Las autoridades confían que por medio del Reglamento se pueda ordenar mejor las diferentes fases del proceso inversionista. Lo dudo. Una cosa es ordenar y otra controlar in extremis. Una intervención que es total, desde la obtención de los diferentes permisos, las circunstancias en que se solicitan, quién los concede y el tiempo que puede demorar en responder un organismo al que se le haga algún tipo de consulta, entre otras. Cualquier movimiento será sometido a vigilancia y control. Trabas y más trabas.
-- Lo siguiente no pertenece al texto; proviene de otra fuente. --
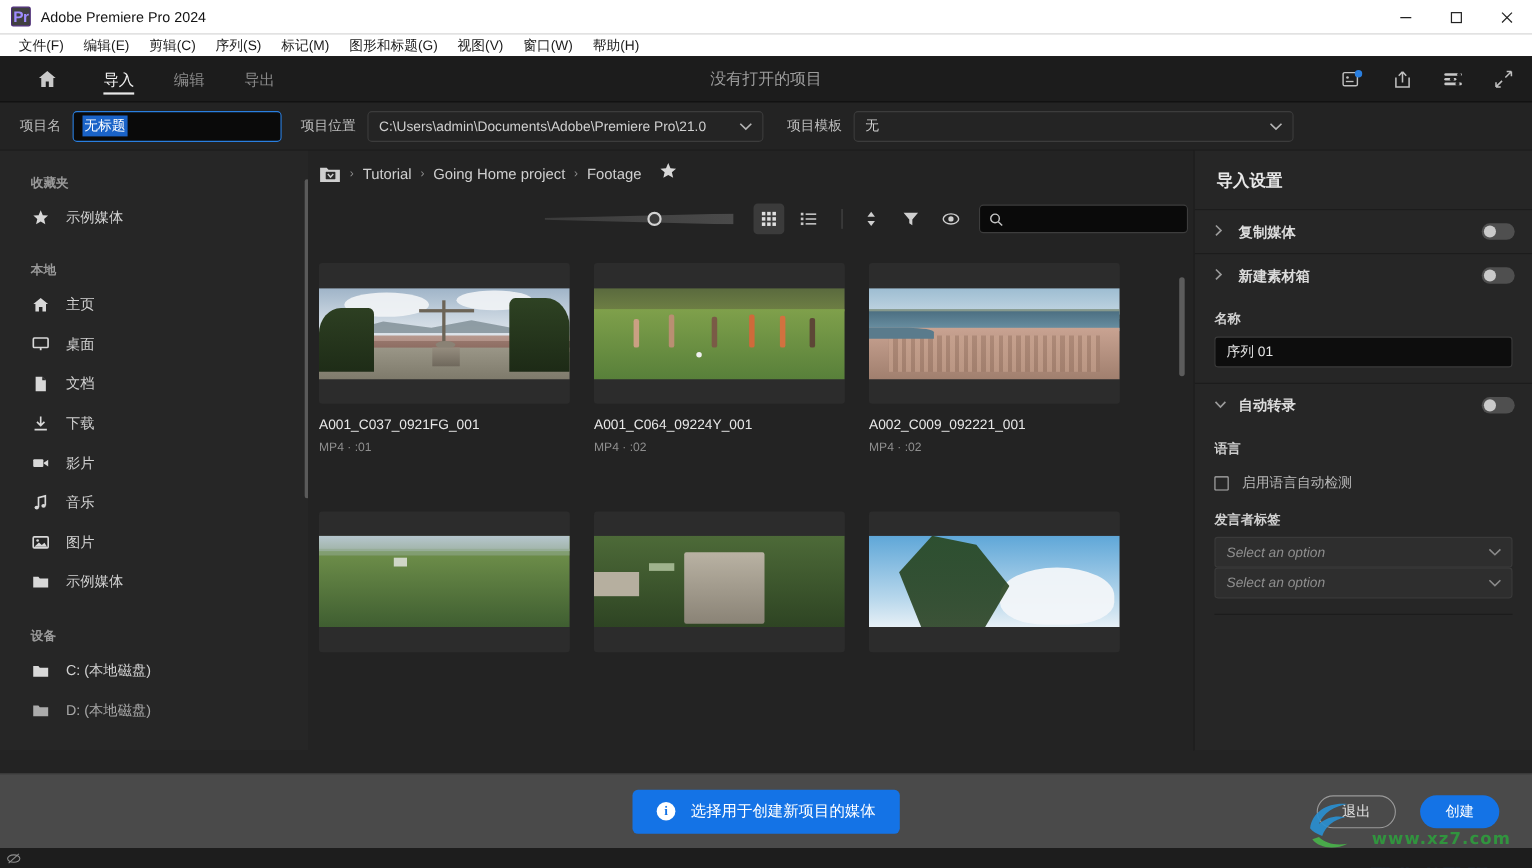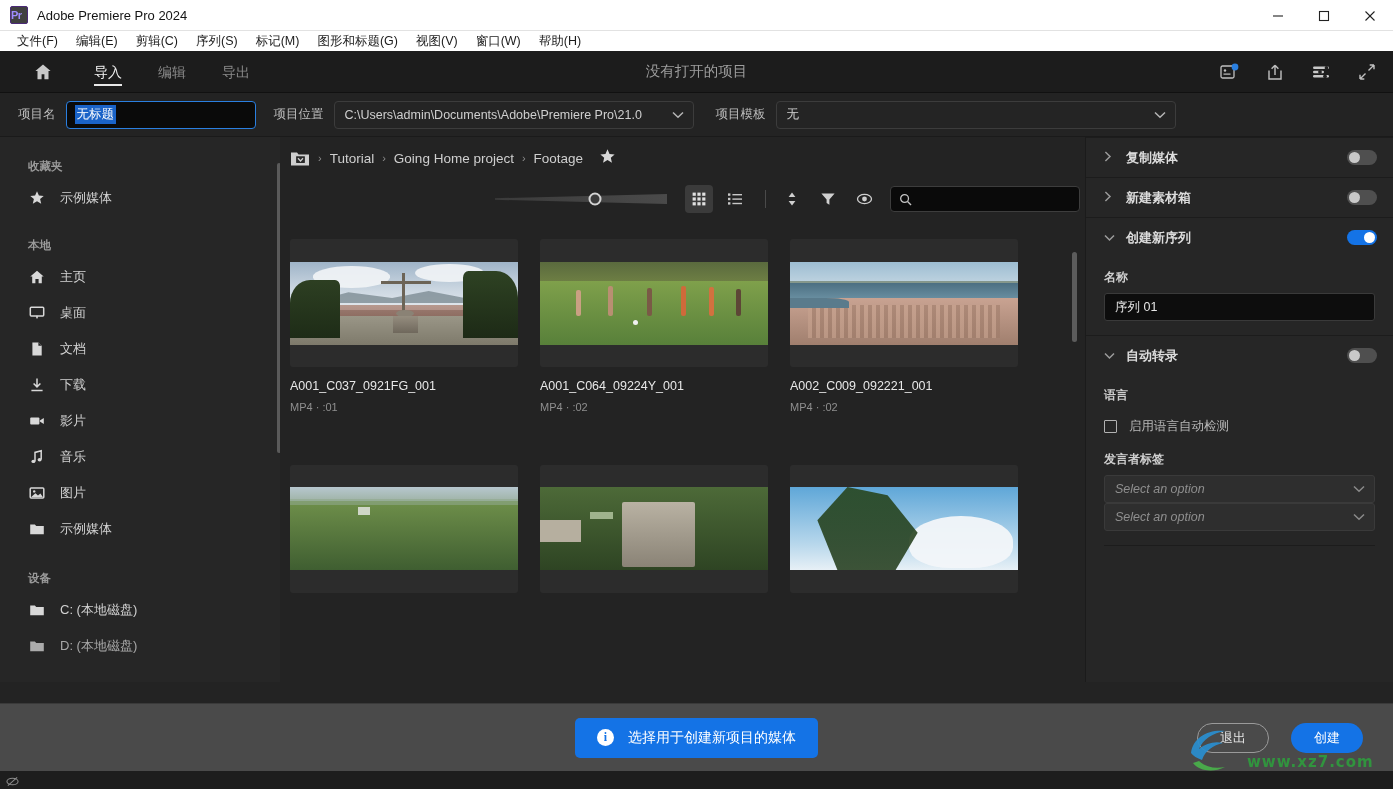--- a/index.html
+++ b/index.html
@@ -22,8 +22,8 @@
   .pr-logo {
     width:18px; height:18px; margin-left:10px; margin-right:9px;
     background:#404040; border:1px solid #4b2a78; border-radius:2px;
-    color:#9f8cff; font-size:11px; font-weight:bold; line-height:16px;
-    letter-spacing:-0.5px;
+    color:#9f8cff; font-size:14px; font-weight:bold; line-height:16px;
+    text-align:center; letter-spacing:-0.5px;
   }
   .win-title { font-size:13px; color:#141414; font-family:"Liberation Sans", sans-serif;}
   .win-btns { position:absolute; right:0; top:0; height:31px; display:flex; }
Es sorprendente lo que se dice en Granma, y cito textualmente, “hasta el momento ningún documento legal normaba claramente qué hacer en estos casos y a partir de ahora todos los organismos de consulta cuentan con una herramienta legal, atemperada a la actualización del modelo económico. Con ella se ordenan sus obligaciones en el proceso inversionista en temas específicos que son de su rectoría tales como: localización, medio ambiente, transferencia de tecnología, empleo de fuentes renovables y uso eficiente de la energía, seguridad y orden interior, defensa, comercialización, uso del es­pectro radioelectrónico, transporte, tu­rismo, construcción, uso del suelo y sus recursos minerales, industria, elaboración de alimentos, higiene y de­fensa civil”. Es decir, el intervencionismo y control, que antes era adhocrático, ahora se convierte en una práctica normada y organizada. No se sabe que puede ser peor.

Se presenta como una innovación la creación de la “Ventanilla Única” para la tramitación de permisos, la entrada en vigor de un mecanismo que considera el silencio como aprobación, el silencio positivo, que al parecer hasta ahora no existía en la jungla burocrática castrista.
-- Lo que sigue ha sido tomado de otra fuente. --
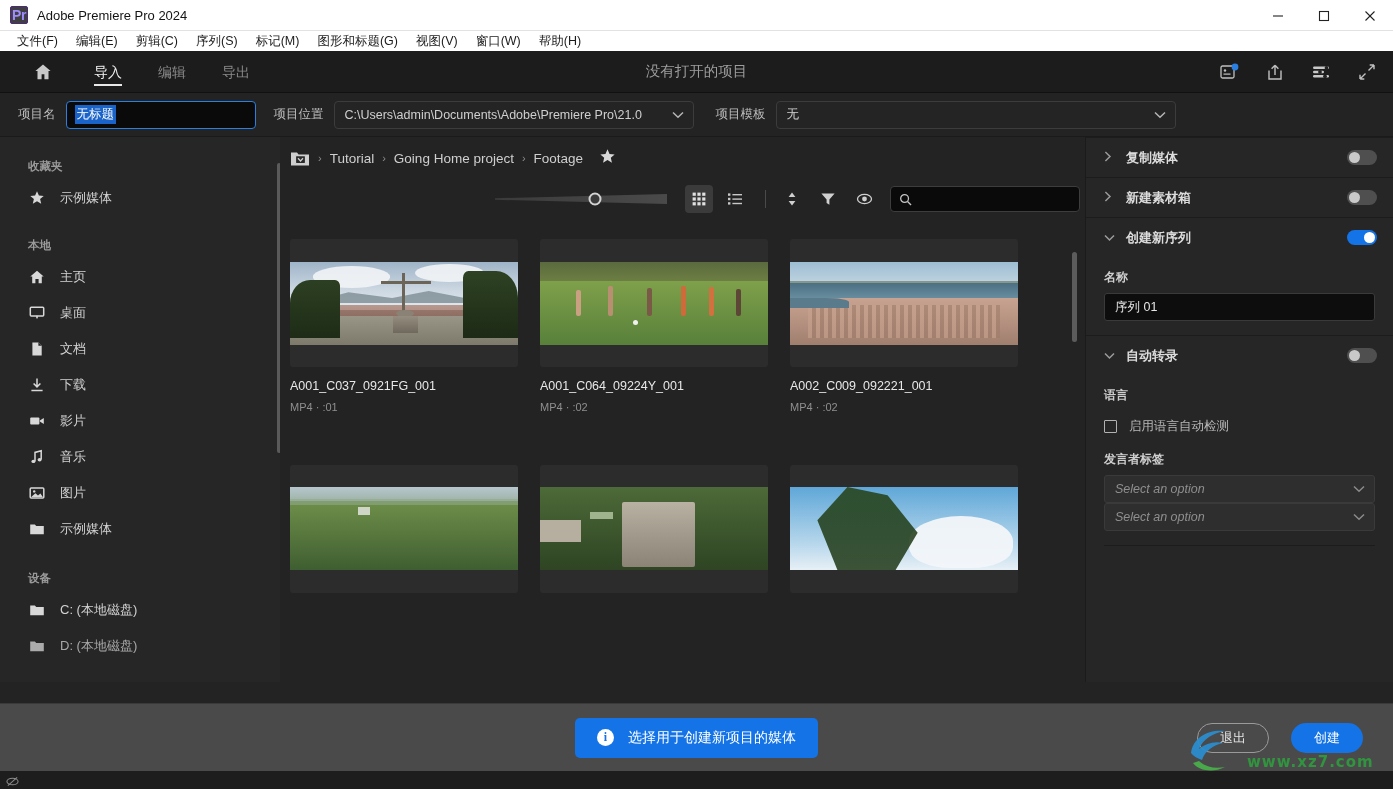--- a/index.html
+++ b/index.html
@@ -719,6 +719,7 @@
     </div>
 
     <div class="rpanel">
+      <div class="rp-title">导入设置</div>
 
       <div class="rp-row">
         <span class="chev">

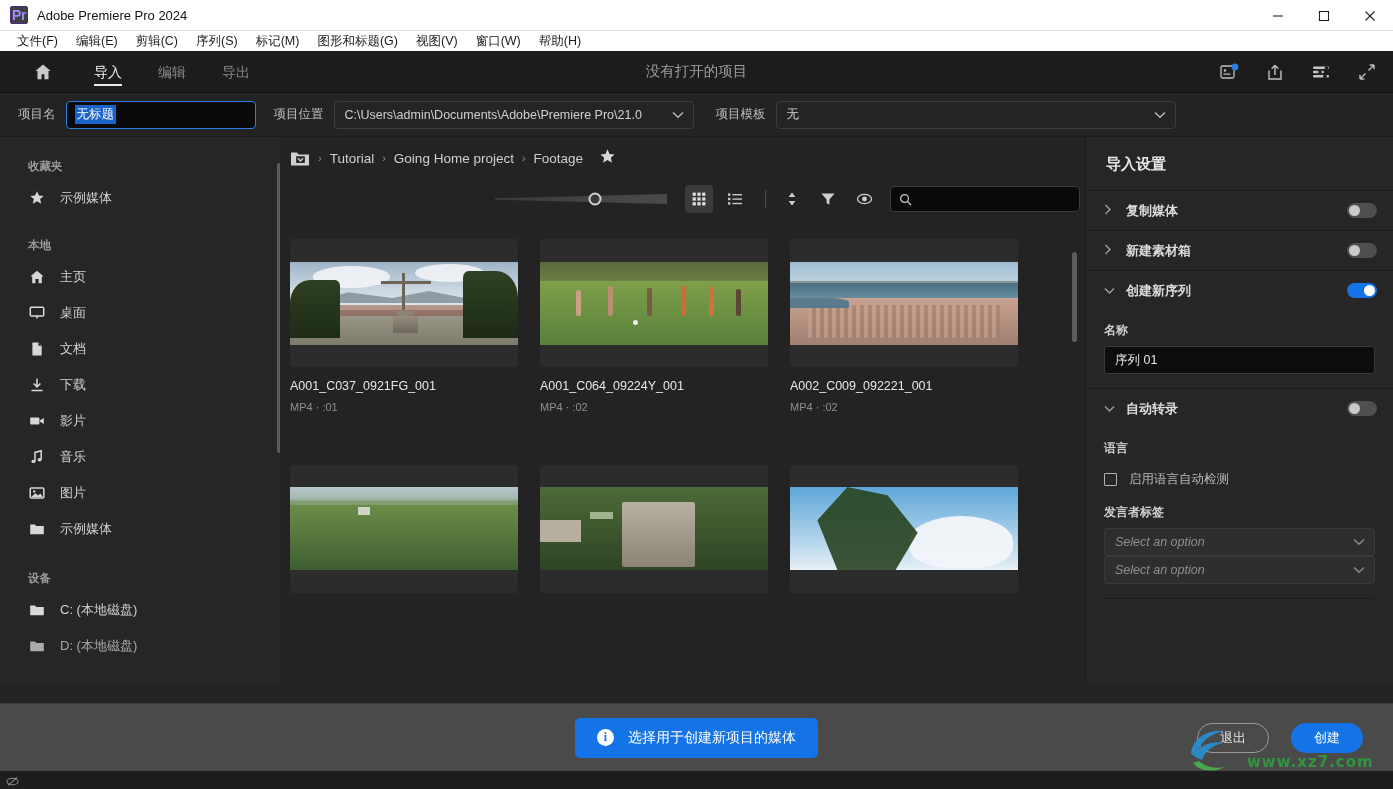--- a/index.html
+++ b/index.html
@@ -745,17 +745,6 @@
           </span>
       </div>
 
-      <div class="rp-row">
-        <span class="chev">
-          <svg width="11" height="8" viewBox="0 0 11 8">
-              <path d="M1 1.4 5.5 6 10 1.4" fill="none" stroke="#9b9b9b" stroke-width="1.5"></path>
-            </svg>
-        </span>
-        <span class="rlabel">创建新序列</span>
-        <span class="toggle on">
-            <span class="knob"></span>
-          </span>
-      </div>
       <div class="rp-body">
         <div class="rp-flabel">名称</div>
         <div class="rp-input">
A partir de la entrada en vigor del Decreto No. 327, la licitación como técnica de gestión, se aplicará a to­das las fases del proceso inversionista. Esta técnica abarcará a todas las “formas estatales y no estatales, con diferentes entidades, nacionales y extranjeras”. En esencia, se pretende que se liciten todos los pro­yectos, la construcción, los suministros pensando que así se pueden obtener las mejores ofertas en un ambiente de transparencia y competitividad.

Creo que este es un nuevo ejemplo de las contradicciones y dificultades que tiene la economía castrista para despojarse de las ataduras que la frenan y le impiden desarrollarse en condiciones normales. En vez de liberar fuerzas productivas, hacen justo lo contrario. Al final, siempre acaban en lo mismo. Atentar contra el comportamiento inversor de esta forma es ir contracorriente en las experiencias que los economistas conocen y dominan. Cierto es que el gran Keynes nunca vio con buenos ojos la excesiva libertad de los emprendedores para desarrollar sus proyectos de inversión, y pensaba que ese comportamiento de los “animal spirits” estaba en contra de la necesaria igualdad macroeconómica de ahorro e inversión.
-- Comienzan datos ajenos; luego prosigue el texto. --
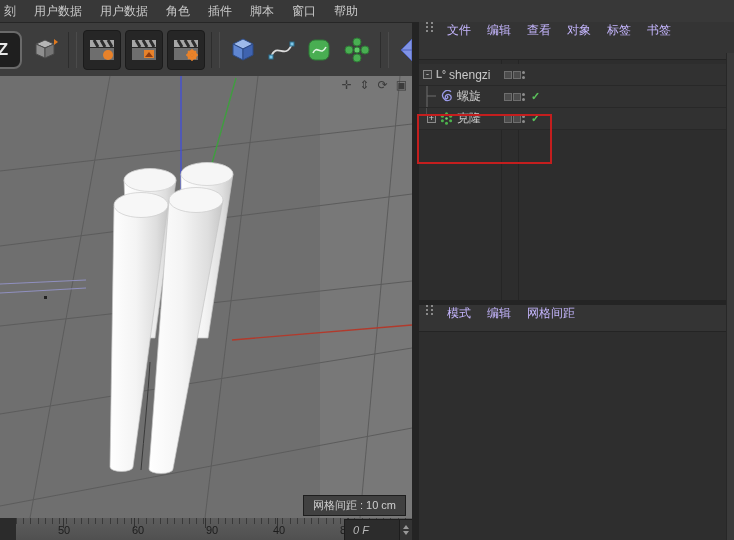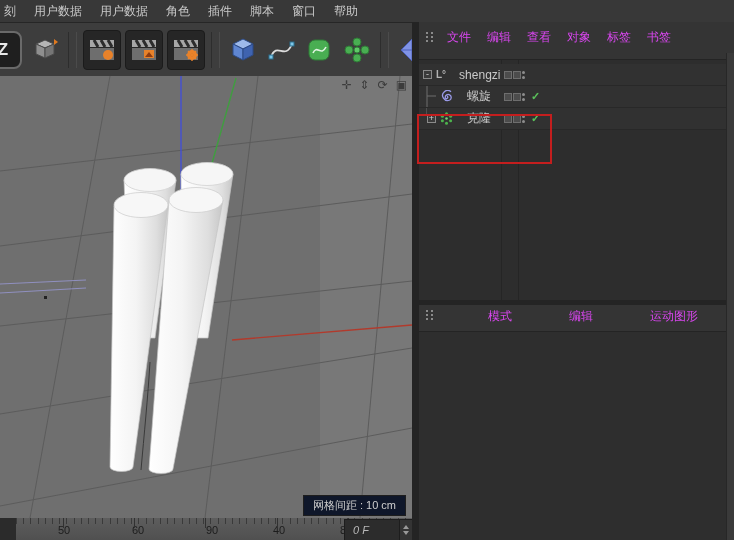--- a/index.html
+++ b/index.html
@@ -50,7 +50,7 @@
   .right-divider{position:absolute;left:412px;top:22px;width:7px;height:518px;background:#242424;}
   .right-panel{position:absolute;left:419px;top:22px;width:315px;height:518px;background:#2d2d2d;}
   .om-header,.am-header{height:31px;background:#343434;border-bottom:1px solid #242424;
-         display:flex;align-items:center;padding:0 0 6px 7px;gap:0;color:#d946ef;font-size:12px;}
+         display:flex;align-items:flex-start;padding:0 0 6px 7px;gap:0;color:#c4b5fd;font-size:12px;}
   .am-header{height:22px;padding-bottom:4px;gap:41px;}
   .om-header span,.am-header span{padding:0 8px;}
   .grip{margin:0 4px 1px 0;}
Pero lo que han hecho en la economía castrista es rizar el rizo, y poner bajo control del estado y sus decisiones ideológicas y políticas, las bases del proceso de crecimiento de una economía. No es extraño que la participación de la formación bruta de capital fijo sobre el PIB en Cuba sea de las más bajas del mundo. Difícilmente se podrá recuperar. Este nuevo modelo tampoco ofrece garantías, y desde luego es un claro aviso a navegantes, en este caso, inversores extranjeros que saben que sus decisiones estarán sometidas a control del estado. Así, ¿para qué invertir en Cuba?